▶ [What is asked]
a) Answer these questions from the post, one line each:
(i) With which Mesos version did the poster start again from scratch?
(ii) What happens when the check for the active flag is removed?
(iii) At what log level do the job-tracker messages appear?
b) Write out the post from "Re: hadoop task-trackers" to "(mesosTracker.jobs.isEmpty() && mesosTracker.active)", changing "trunk" to "master branch".

▶ [Article]
──────────────────────────────
You are viewing a plain text version of this content. The canonical link for it is here.
Posted to user@mesos.apache.org by Paul Mackles <pa...@loopr.com> on 2013/10/03 19:30:18 UTC

Re: hadoop task-trackers sticking around

Hi I went back and started from scratch with mesos-0.14.0-rc4 and
mesos-hadoop  from the trunk of  https://github.com/mesos/hadoop. While the
whole setup was definitely a lot smoother, the tasktrackers are still
sticking arounf. I traced through the code and its definitely due to this
check in JobInProgressListener.jobUpdated() from MesosScheduler.java:

if (mesosTracker.jobs.isEmpty() && mesosTracker.active)

Specifically, the tracker processes never seem to enter the "active" state.
If I remove the check for the active flag, the TaskTrackers shut down as
expected when the job completes.

How does the TaskTracker get activated?

Thanks,
Paul


On Fri, Sep 27, 2013 at 6:58 AM, Paul Mackles <pa...@loopr.com> wrote:

> I see the following messages in the job-tracker logs which probably
> explain why the task-trackers are sticking around:
>
> 2013-09-27 03:39:58,808 WARN org.apache.hadoop.mapred.MesosScheduler:
> Ignoring TaskTracker: http://vm282.dev.xxx:31001 because it might not
> have sent a hearbeat
> 2013-09-27 03:39:58,808 WARN org.apache.hadoop.mapred.MesosScheduler:
> Ignoring TaskTracker: http://vm282.dev.xxx:31000 because it might not
> have sent a hearbeat
> 2013-09-27 03:39:58,809 WARN org.apache.hadoop.mapred.MesosScheduler:
> Ignoring TaskTracker: http://vm282.dev.xxx:31001 because it might not
> have sent a hearbeat
> 2013-09-27 03:39:58,809 WARN org.apache.hadoop.mapred.MesosScheduler:
> Ignoring TaskTracker: http://vm282.dev.xxx:31000 because it might not
> have sent a hearbeat
>
> The source for MesosScheduler.java that is bundled with 0.13 looks quite a
> bit different than the version that is currently on git.
──────────────────────────────
▶ [Dataset entries]
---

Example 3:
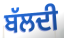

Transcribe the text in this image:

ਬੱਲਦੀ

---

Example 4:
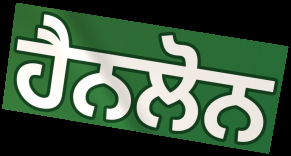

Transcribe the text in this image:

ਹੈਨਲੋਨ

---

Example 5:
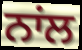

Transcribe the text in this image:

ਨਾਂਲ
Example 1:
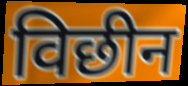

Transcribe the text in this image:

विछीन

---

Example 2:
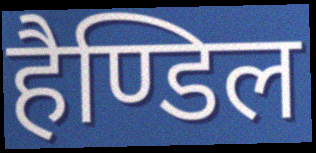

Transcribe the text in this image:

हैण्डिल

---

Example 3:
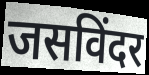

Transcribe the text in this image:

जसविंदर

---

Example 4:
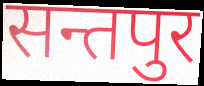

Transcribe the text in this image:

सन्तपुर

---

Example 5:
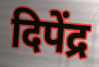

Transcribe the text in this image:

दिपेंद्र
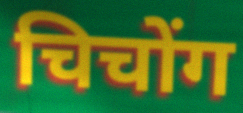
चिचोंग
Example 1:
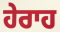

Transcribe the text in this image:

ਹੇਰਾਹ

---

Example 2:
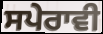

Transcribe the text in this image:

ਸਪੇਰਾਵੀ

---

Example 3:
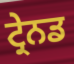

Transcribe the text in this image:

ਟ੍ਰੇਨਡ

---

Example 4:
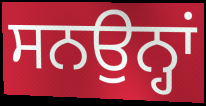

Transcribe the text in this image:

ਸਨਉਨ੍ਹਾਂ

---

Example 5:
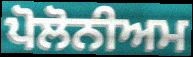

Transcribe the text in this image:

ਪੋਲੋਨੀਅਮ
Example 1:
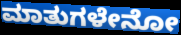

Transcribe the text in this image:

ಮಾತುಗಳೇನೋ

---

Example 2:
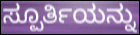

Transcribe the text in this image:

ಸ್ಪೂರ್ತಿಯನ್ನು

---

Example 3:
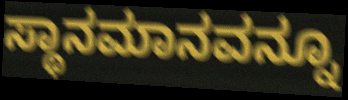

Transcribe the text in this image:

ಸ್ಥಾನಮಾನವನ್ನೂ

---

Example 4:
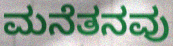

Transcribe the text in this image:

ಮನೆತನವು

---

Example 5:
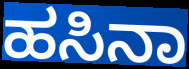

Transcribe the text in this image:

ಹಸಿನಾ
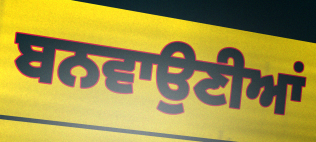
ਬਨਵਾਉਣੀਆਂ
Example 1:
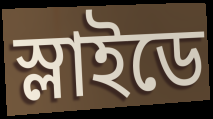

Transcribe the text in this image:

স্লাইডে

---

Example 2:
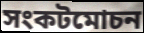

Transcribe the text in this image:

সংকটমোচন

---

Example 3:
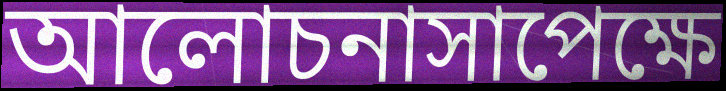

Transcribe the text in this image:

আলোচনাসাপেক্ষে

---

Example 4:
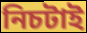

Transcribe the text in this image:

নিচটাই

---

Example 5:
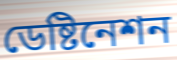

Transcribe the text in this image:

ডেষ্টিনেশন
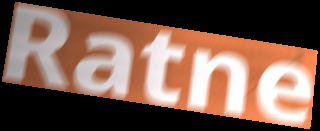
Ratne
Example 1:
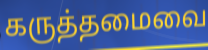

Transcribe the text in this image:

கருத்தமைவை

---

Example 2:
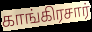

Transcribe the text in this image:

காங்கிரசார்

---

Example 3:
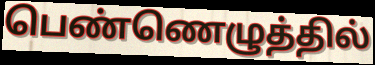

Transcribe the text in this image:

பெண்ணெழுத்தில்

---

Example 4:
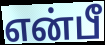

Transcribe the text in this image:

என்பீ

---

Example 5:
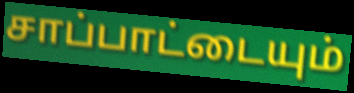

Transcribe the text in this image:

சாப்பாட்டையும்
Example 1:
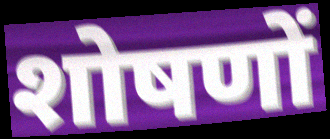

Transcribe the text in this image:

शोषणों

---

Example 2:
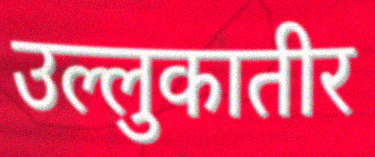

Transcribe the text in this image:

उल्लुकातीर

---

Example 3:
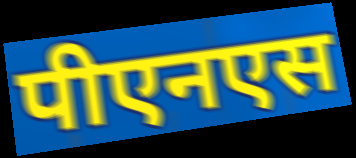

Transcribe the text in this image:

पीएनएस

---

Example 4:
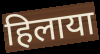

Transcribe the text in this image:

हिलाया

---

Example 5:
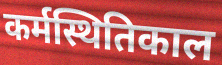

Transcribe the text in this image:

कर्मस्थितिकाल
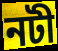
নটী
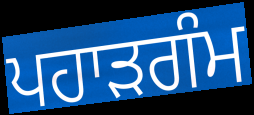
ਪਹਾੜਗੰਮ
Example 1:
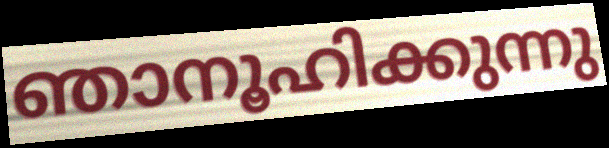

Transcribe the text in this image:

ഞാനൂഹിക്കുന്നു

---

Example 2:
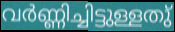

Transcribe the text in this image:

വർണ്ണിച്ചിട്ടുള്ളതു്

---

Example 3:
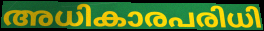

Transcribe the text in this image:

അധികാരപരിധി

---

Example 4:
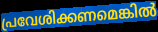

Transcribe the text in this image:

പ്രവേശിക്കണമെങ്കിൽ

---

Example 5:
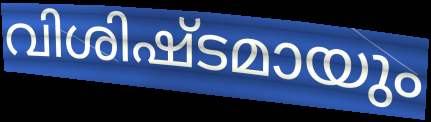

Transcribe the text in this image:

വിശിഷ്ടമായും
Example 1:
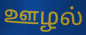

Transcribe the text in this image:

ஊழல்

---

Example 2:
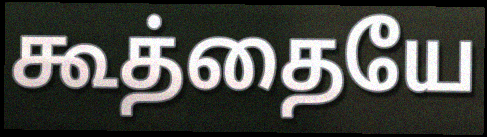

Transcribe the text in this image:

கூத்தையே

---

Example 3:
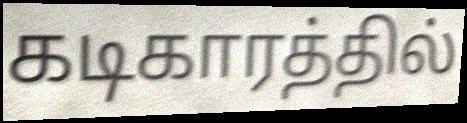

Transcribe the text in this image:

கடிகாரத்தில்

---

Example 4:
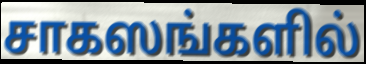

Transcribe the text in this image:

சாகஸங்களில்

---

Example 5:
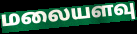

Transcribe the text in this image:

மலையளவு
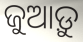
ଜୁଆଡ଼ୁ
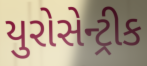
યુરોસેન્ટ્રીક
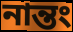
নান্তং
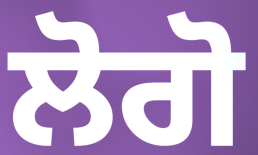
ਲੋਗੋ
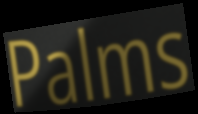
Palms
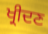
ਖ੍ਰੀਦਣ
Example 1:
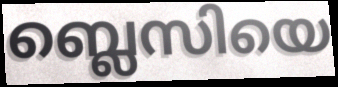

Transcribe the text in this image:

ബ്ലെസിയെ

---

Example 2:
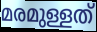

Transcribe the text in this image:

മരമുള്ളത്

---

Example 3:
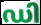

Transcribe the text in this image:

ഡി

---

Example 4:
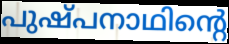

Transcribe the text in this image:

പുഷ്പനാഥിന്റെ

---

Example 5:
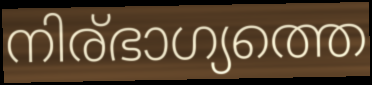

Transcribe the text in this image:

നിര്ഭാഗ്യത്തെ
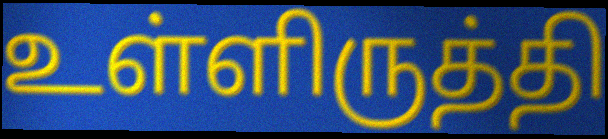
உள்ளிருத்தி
──────────────────────────────
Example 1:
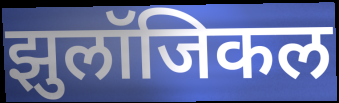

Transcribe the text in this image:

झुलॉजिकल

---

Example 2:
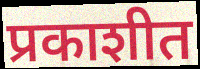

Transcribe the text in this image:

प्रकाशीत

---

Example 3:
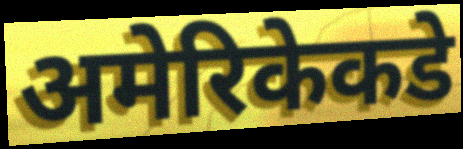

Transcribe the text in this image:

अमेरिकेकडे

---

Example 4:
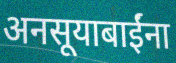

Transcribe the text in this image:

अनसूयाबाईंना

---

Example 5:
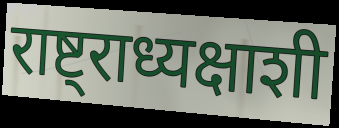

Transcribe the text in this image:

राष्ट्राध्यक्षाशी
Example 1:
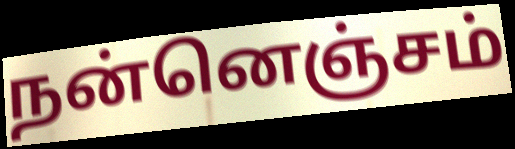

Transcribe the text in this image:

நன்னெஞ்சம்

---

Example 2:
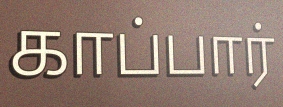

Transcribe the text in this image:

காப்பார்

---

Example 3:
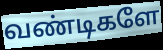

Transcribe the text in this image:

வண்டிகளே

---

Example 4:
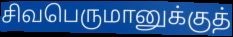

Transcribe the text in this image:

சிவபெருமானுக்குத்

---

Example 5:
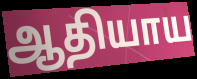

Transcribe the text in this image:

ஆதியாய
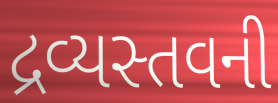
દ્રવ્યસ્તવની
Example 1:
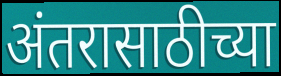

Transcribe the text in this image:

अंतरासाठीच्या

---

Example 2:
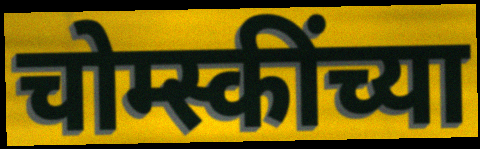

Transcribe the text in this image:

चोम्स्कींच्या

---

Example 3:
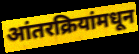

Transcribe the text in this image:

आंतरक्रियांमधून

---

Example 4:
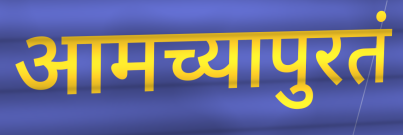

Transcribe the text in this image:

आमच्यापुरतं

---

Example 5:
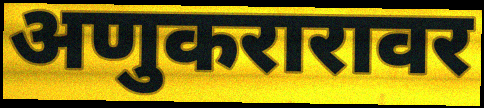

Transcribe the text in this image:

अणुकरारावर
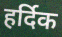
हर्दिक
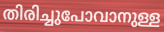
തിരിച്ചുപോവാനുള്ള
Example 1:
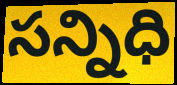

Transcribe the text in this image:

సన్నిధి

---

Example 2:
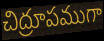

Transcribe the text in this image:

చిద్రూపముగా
──────────────────────────────
▶ [Results of the exercise]
a)
(i) mesos-0.14.0-rc4
(ii) The TaskTrackers shut down as expected when the job completes.
(iii) WARN

b)
Re: hadoop task-trackers sticking around

Hi I went back and started from scratch with mesos-0.14.0-rc4 and
mesos-hadoop  from the master branch of  https://github.com/mesos/hadoop. While the
whole setup was definitely a lot smoother, the tasktrackers are still
sticking arounf. I traced through the code and its definitely due to this
check in JobInProgressListener.jobUpdated() from MesosScheduler.java:

if (mesosTracker.jobs.isEmpty() && mesosTracker.active)